Но когда я в тот вечер покинула мамин дом, спотыкаясь, ослепшая от гнева и боли, я почувствовала себя лисицей, которая отгрызает себе ногу, чтобы убежать из капкана, я перерезала последнюю нить, соединявшую меня с семьей, с моим невинным прошлым. Теперь была лишь жизнь, начавшаяся со смерти Терри, и будущее казалось невыносимым. Плывя по течению, в полном одиночестве, я начала погружаться в беспросветную депрессию. В этом была какая-то извращенная логика; в конце концов, я не заслуживала счастья после того, что сделала, так ведь? Я предвидела годы безнадежного отчаяния, протянувшиеся передо мной хмурой, безрадостной дорогой; они станут искуплением не только за убийство, но и за то, что я сделала с Микки и моей семьей. С разбитым сердцем, нищая, без профессии, без близких друзей, теперь я уже не была частью «Свиты Дьявола», я не видела ничего, кроме своей ужасной вины и отвращения к себе. Я воображала, как умираю во сне; кому я нужна? Никому. Кто будет меня оплакивать? Может быть, мама и Джен – недолго, но больше никто, да к тому же их двое, они вместе. Я была крохотной капелькой в безбрежном океане бормочущего человечества… Какая разница, буду я жить или умру?

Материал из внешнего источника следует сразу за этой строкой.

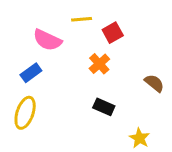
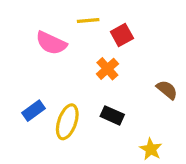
blue rectangle: (31, 73) -> (33, 111), moved
yellow ellipse: (25, 113) -> (67, 122), moved

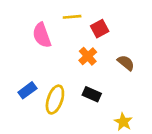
pink semicircle: (51, 43) -> (42, 35), turned 45
brown semicircle: (167, 90) -> (126, 63), moved

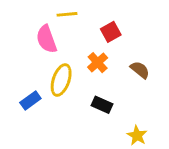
yellow line: (72, 17) -> (67, 14), moved
yellow ellipse: (55, 100) -> (61, 80), moved

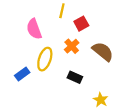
yellow line: (67, 14) -> (62, 11), moved, turned -72
brown semicircle: (140, 70) -> (103, 52), size x1.5

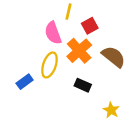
pink semicircle: (34, 29) -> (53, 33), moved
orange cross: (72, 46) -> (79, 51), size x1.5

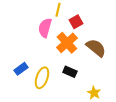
pink semicircle: (53, 33) -> (45, 28), turned 36
yellow ellipse: (49, 65) -> (42, 78), moved

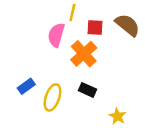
red square: (76, 22) -> (95, 27), turned 32
brown semicircle: (96, 48) -> (127, 25), moved

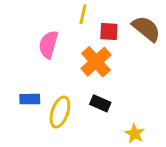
pink semicircle: (56, 35) -> (48, 44), moved
blue rectangle: (26, 86) -> (30, 99), turned 35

Дни перетекали один в другой, в календаре выделялись лишь кошмарные одинокие выходные. Когда складывалось, я оставалась работать сверхурочно, как автомат, чтобы избежать субботы и воскресенья, цепенея от тупой монотонной работы и бесконечной повторяющейся «легкой музыки» из динамиков. До сих пор, когда слышу «Остановись во имя любви»,[49] на меня накатывает тоска, словно призрачная волна уносит меня в прошлое.
В итоге именно Джас вернула меня в мир живых. Джас, которую я с холодной дрожью выбросила из головы. После того судьбоносного дня, когда мать Терри объявила его пропавшим без вести, Джас все названивала и названивала мне, умоляя повидаться и поговорить. Я продолжала от нее отделываться. При мысли о том, что я увижу ее и Натти, у меня сжимался желудок. Но я недооценивала ее иррациональную привязанность ко мне – она была убеждена, что я помогу ей все уладить, потому что я «ужасно умная», и слепо обожала того, кому однажды отдала свое сердце.